-- ENTRIES PROVIDED follows --

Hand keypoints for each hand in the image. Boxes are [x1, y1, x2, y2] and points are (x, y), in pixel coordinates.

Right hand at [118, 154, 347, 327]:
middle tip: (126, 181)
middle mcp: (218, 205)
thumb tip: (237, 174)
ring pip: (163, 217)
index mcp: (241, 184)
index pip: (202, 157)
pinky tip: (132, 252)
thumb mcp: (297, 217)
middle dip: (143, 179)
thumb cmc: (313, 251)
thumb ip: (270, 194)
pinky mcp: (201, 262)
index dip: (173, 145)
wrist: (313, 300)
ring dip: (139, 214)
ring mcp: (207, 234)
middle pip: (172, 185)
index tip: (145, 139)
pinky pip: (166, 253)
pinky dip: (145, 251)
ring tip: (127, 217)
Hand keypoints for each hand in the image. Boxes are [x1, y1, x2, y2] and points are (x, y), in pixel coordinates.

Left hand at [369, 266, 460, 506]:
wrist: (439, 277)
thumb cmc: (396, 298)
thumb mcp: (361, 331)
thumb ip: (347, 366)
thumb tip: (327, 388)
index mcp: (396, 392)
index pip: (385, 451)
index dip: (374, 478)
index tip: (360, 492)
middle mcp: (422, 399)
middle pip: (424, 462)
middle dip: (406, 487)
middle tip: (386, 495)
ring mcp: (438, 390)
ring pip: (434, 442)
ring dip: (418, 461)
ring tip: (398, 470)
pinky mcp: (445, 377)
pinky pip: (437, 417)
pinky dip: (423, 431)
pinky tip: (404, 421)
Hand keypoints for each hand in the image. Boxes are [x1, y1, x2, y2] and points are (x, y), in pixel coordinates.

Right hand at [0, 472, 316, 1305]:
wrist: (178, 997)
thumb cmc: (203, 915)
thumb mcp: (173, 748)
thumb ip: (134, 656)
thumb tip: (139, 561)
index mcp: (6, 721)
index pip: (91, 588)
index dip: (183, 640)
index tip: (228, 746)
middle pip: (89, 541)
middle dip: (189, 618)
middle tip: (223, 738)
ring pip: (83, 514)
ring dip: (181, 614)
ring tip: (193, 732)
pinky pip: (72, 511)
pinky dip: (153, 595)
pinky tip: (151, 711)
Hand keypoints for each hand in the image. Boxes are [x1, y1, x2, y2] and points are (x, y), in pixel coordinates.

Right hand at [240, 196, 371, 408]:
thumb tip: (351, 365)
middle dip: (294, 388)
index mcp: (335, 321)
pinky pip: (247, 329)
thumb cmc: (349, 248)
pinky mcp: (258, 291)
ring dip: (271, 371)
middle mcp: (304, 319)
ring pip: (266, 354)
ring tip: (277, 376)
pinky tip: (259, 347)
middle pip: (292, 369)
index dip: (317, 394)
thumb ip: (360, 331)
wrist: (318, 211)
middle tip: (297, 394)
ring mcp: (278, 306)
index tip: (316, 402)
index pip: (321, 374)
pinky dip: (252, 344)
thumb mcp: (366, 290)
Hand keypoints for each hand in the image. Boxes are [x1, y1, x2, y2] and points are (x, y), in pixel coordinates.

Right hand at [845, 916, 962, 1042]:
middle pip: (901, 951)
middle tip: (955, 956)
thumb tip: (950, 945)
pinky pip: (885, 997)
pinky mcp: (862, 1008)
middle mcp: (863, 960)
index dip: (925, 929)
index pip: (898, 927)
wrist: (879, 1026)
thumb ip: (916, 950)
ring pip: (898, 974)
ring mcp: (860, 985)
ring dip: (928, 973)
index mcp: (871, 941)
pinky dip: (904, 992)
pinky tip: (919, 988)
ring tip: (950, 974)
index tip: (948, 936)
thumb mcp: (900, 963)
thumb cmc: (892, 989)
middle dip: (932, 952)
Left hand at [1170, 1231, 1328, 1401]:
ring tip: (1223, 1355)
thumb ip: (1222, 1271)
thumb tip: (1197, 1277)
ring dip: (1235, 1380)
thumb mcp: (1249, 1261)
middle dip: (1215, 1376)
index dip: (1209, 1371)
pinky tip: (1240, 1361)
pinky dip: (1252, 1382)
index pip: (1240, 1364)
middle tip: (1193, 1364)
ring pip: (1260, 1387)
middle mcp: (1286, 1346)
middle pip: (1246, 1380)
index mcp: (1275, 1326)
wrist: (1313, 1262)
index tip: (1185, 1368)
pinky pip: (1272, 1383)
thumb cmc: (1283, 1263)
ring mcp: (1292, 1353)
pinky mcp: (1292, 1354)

-- ENTRIES PROVIDED concluded --

> [WHAT IS BEING ASKED]: The entries above are to be retyped exactly, with nothing left out.

> [OUTPUT FOR THIS TASK]:
Hand keypoints for each hand in the image. Boxes are [x1, y1, x2, y2] and points are (x, y), in pixel coordinates.

Right hand at [118, 154, 347, 327]:
middle tip: (126, 181)
middle mcp: (218, 205)
thumb tip: (237, 174)
ring pip: (163, 217)
index mcp: (241, 184)
index pip: (202, 157)
pinky tip: (132, 252)
thumb mcp: (297, 217)
middle dip: (143, 179)
thumb cmc: (313, 251)
thumb ip: (270, 194)
pinky mcp: (201, 262)
index dip: (173, 145)
wrist: (313, 300)
ring dip: (139, 214)
ring mcp: (207, 234)
middle pip: (172, 185)
index tip: (145, 139)
pinky pip: (166, 253)
pinky dip: (145, 251)
ring tip: (127, 217)
Hand keypoints for each hand in the image. Boxes are [x1, y1, x2, y2] and points are (x, y), in pixel coordinates.

Left hand at [369, 266, 460, 506]:
wrist: (439, 277)
thumb cmc: (396, 298)
thumb mcp: (361, 331)
thumb ip: (347, 366)
thumb tip: (327, 388)
index mcp: (396, 392)
index pip: (385, 451)
index dip: (374, 478)
index tip: (360, 492)
middle mcp: (422, 399)
middle pip: (424, 462)
middle dip: (406, 487)
middle tip: (386, 495)
ring mcp: (438, 390)
ring pip: (434, 442)
ring dip: (418, 461)
ring tip: (398, 470)
pinky mcp: (445, 377)
pinky pip: (437, 417)
pinky dip: (423, 431)
pinky tip: (404, 421)
Hand keypoints for each hand in the image. Boxes are [x1, y1, x2, y2] and points are (x, y), in pixel coordinates.

Right hand at [0, 472, 316, 1305]:
wrist: (178, 997)
thumb cmc: (203, 915)
thumb mcp: (173, 748)
thumb ip: (134, 656)
thumb tip: (139, 561)
index mcp: (6, 721)
index pip: (91, 588)
index dip: (183, 640)
index tip: (228, 746)
middle pip: (89, 541)
middle dip: (189, 618)
middle tip: (223, 738)
ring pip: (83, 514)
ring dip: (181, 614)
ring tip: (193, 732)
pinky pip: (72, 511)
pinky dip: (153, 595)
pinky tip: (151, 711)
Hand keypoints for each hand in the image. Boxes are [x1, y1, x2, y2] and points are (x, y), in pixel coordinates.

Right hand at [240, 196, 371, 408]:
thumb tip: (351, 365)
middle dip: (294, 388)
index mcp: (335, 321)
pinky pip: (247, 329)
thumb cmc: (349, 248)
pinky mcp: (258, 291)
ring dip: (271, 371)
middle mcp: (304, 319)
ring pip: (266, 354)
ring tip: (277, 376)
pinky tip: (259, 347)
middle pip: (292, 369)
index dip: (317, 394)
thumb ip: (360, 331)
wrist: (318, 211)
middle tip: (297, 394)
ring mcp: (278, 306)
index tip: (316, 402)
index pip: (321, 374)
pinky dip: (252, 344)
thumb mcp: (366, 290)
Hand keypoints for each hand in the image. Boxes are [x1, y1, x2, y2] and points are (x, y), in pixel coordinates.

Right hand at [845, 916, 962, 1042]:
middle pip: (901, 951)
middle tip: (955, 956)
thumb tip: (950, 945)
pinky pip: (885, 997)
pinky mcp: (862, 1008)
middle mcp: (863, 960)
index dip: (925, 929)
index pip: (898, 927)
wrist: (879, 1026)
thumb ip: (916, 950)
ring pip: (898, 974)
ring mcp: (860, 985)
ring dip: (928, 973)
index mcp: (871, 941)
pinky dip: (904, 992)
pinky tip: (919, 988)
ring tip: (950, 974)
index tip: (948, 936)
thumb mcp: (900, 963)
thumb cmc: (892, 989)
middle dip: (932, 952)
Left hand at [1170, 1231, 1328, 1401]:
ring tip: (1223, 1355)
thumb ip: (1222, 1271)
thumb tip: (1197, 1277)
ring dip: (1235, 1380)
thumb mcp: (1249, 1261)
middle dip: (1215, 1376)
index dip: (1209, 1371)
pinky tip: (1240, 1361)
pinky dip: (1252, 1382)
index pip: (1240, 1364)
middle tip: (1193, 1364)
ring pip: (1260, 1387)
middle mcp: (1286, 1346)
middle pip: (1246, 1380)
index mcp: (1275, 1326)
wrist: (1313, 1262)
index tip: (1185, 1368)
pinky pip: (1272, 1383)
thumb cmc: (1283, 1263)
ring mcp: (1292, 1353)
pinky mcp: (1292, 1354)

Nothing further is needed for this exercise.